CARO 2016 applicability
CARO 2016 is not applicable on all reports taken out by auditor- CA for a company. CARO is only applicable to certain types of companies in India, which includes a foreign company too. CARO is applicable to the following companies-
- Companies with paid up capital of more than Rs. 100 lakhs.
- Companies who have borrowed a fund of Rs. 1 crore or more from any bank or financial institution at any time in the financial year.
- Companies which are holding or subsidiary companies.
- Companies which have total revenue exceeding Rs. 10 crore during the financial year.
Companies not under purview of CARO
- Banking company
- Insurance company
- One person company
- Section 8 company
- Private limited company that is regarded as small company in the company’s act 2013.
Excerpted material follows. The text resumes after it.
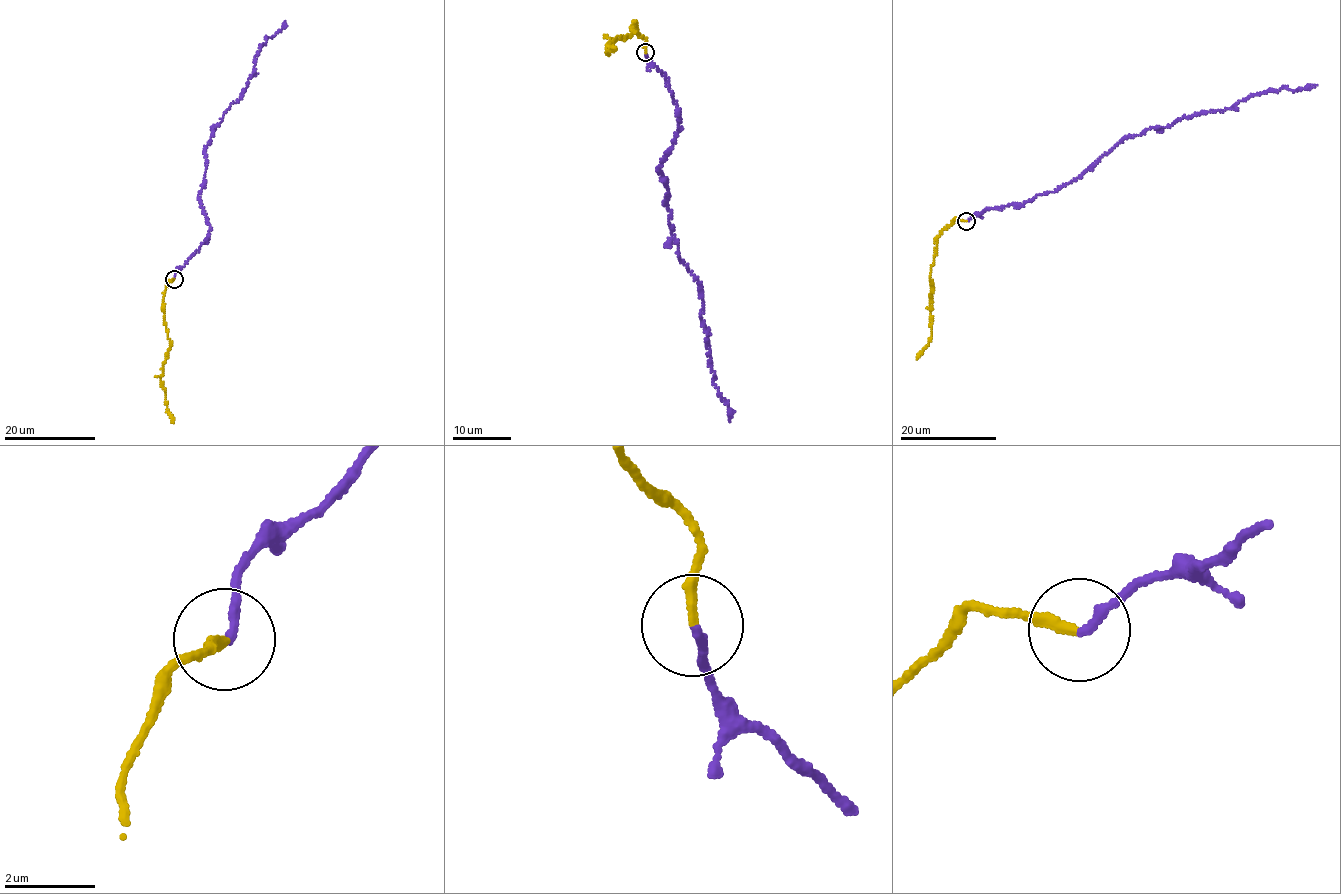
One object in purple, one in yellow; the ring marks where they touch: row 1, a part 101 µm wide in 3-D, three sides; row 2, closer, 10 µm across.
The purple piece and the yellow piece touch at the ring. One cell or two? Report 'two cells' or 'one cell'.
one cell

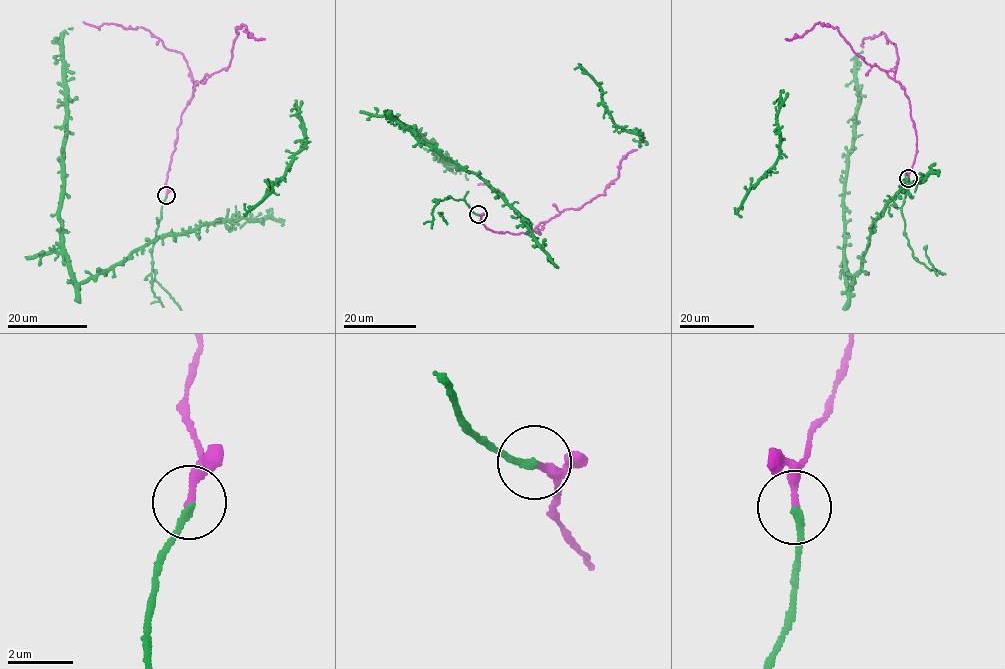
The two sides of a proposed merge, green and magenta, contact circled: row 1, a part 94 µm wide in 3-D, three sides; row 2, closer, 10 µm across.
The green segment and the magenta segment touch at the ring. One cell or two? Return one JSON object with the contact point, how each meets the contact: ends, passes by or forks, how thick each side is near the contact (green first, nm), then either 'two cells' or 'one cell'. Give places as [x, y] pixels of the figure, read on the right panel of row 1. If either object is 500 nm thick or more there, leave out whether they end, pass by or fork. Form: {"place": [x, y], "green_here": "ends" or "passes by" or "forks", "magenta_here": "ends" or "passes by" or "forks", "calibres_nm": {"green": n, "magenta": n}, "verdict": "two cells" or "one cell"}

Matters required being included in CARO 2016
Fixed asset
Fixed assets have been physically verified before by the management at regular intervals.
Inventory
The auditor has to ensure that whether there was proper physical verification of the inventories. Also to check the maintenance of records of inventory and outwards of inventory. And if there was any discrepancy observed then what was done to resolve it.
Loans and investments
Whether the provisions of section 185 and 186 of the companies act, 2013 have been complied with loans, investments and guarantees. If not complied with then what are the reasons provided.
Repayment of loan
If the company has defaulted in repayment of loans to any financial institution or banks or to the debenture holders, the amount of default has to be reported.
Cost records
This comes under section 148(1) of the company’s act, 2013, so whether the cost records have been maintained or not has to be checked.
Deposits
There are a few regulations by RBI or government that have to be complied with by the company regarding deposits
- Provisions of sections- 73, 74, 75, 76 or any other relevant provisions or the companies act, 2013 or any other relevant provision under it.
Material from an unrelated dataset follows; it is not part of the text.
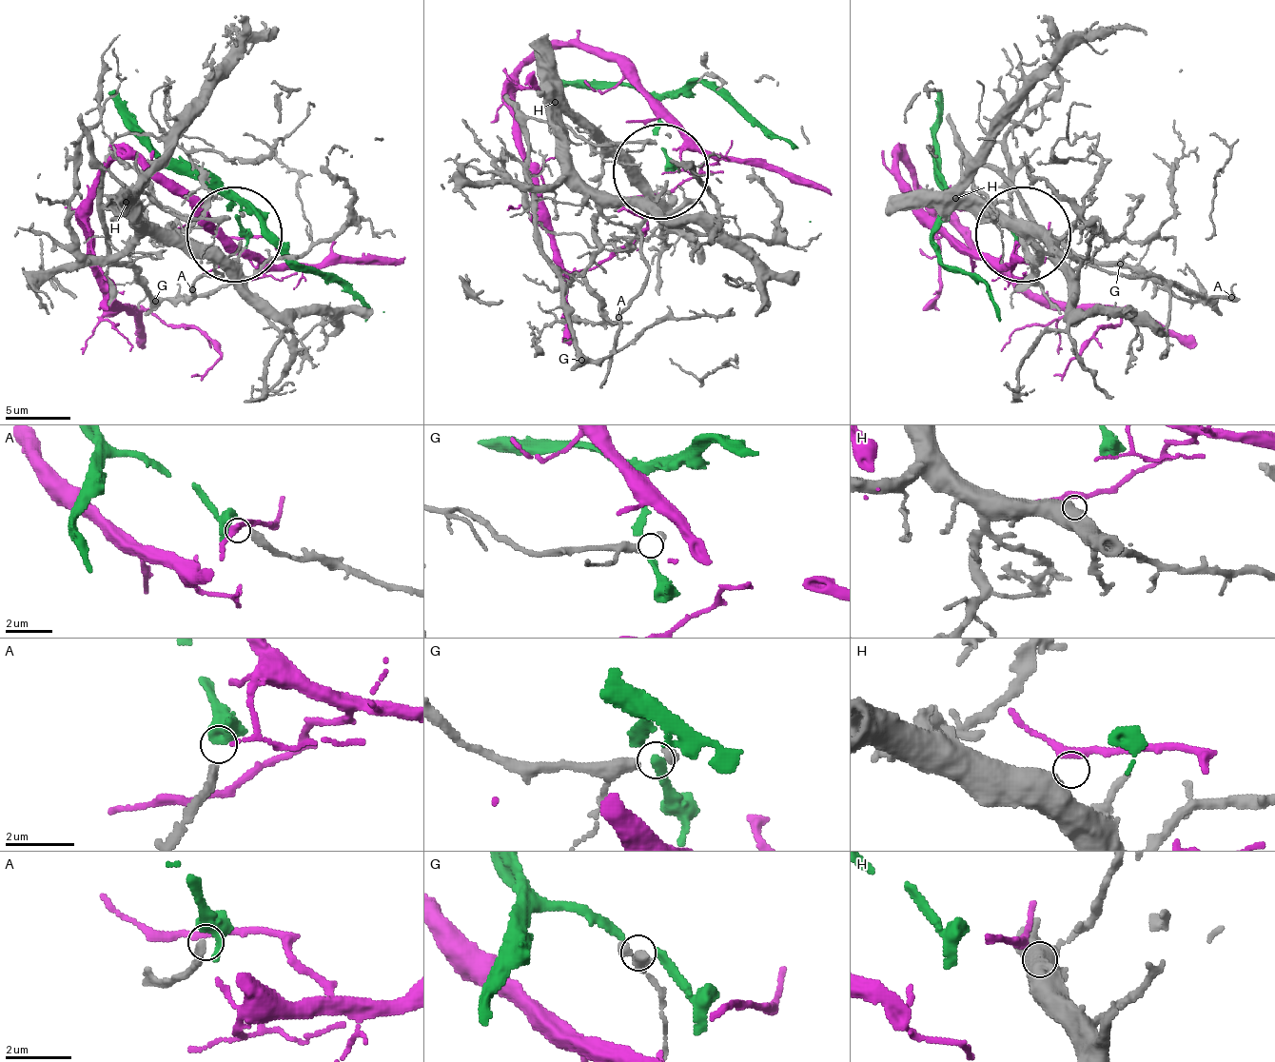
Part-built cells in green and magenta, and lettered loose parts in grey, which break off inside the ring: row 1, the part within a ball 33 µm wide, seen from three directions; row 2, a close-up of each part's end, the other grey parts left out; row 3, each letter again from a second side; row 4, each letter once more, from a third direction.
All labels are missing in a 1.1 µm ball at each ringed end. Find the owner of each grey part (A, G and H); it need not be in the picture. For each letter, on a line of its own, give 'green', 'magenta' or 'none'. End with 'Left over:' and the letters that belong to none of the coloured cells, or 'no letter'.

- Any other such has been passed by NCLT or RBI or any other court or any other tribunal.
- If there is any non -compliance with the rules, then nature of contraventions are required to be stated.
Utilization of IPO and further public offer
If any money is raised by any public offer which they were applied to or not, the details for delay, ratification and all need to be reported.
Reporting of fraud
Whether the company or any of the employees have been found or noticed or reported of being indulges in any fraudulent activities in the financial year, and then the amount of fraud and the nature of fraud are to be mentioned.
Managerial remuneration
Whether the company has complied with or taken requisite approvals mandated by the provision of section 197 of the companies’ act, 2013, before the managerial remuneration has been paid or provided by the company.
Related party transaction
Related party transactions, provisions fall under section 188 and 177 or the companies’ act, 2013 and therefore, the details have to be disclosed about the financial statements as prescribed by accounting standards.
Loan is given by the company
If the company has given loans to any company, LLP, or any other parties covered under section 189 of companies act, 2013, the auditor has to ensure that-
- The terms and conditions of such loans should not hamper the company’s objectives.
- Whether the repayment of loans or principal amount or interest is stipulated and receipts are issued at regular basis.
- If any amount to be collected is overdue and the total amount overdue and also the total amount which is overdue for more than 90 days is to be mentioned.
Nidhi Company
If the company is a NIDHI company then the auditor needs to ensure that the ratio of the net owned funds to the deposits is 1:20 to meet out of liability and to check whether the company has maintained 10% unencumbered deposits as provided in NIDHI rules 2014.
Private placement of preferential issues
When the company has issued preferential shares or private placement shares or debentures for the year in review the auditor has to ensure and check that whether the company has complied to the provisions of section 42 of the companies act, 2013 and thereafter the amount raised has been for the purpose of which the funds were raised. If the compliance has not been provided with, the details and the amount and the nature on non- compliance has to be mentioned.
Non- cash transaction
The auditor needs to check if any non- cash transaction has been made by the company or any other person concerned is done with complying with provisions of section 192 of the companies’ act 2013.
Statutory dues
To check whether the company is regularly depositing the statutory dues like- GST, income tax, Provident fund, sales tax, service tax, customs duty, excise duty, ESI, etc. if the company is not regularly reporting for the same then the auditor shall write in his reports mentioning the same.
Register under Reserve Bank of India 1934
The company is required to obtain registration under 45 IA of Reserve bank of India, 1934 and whether the registration has been obtained.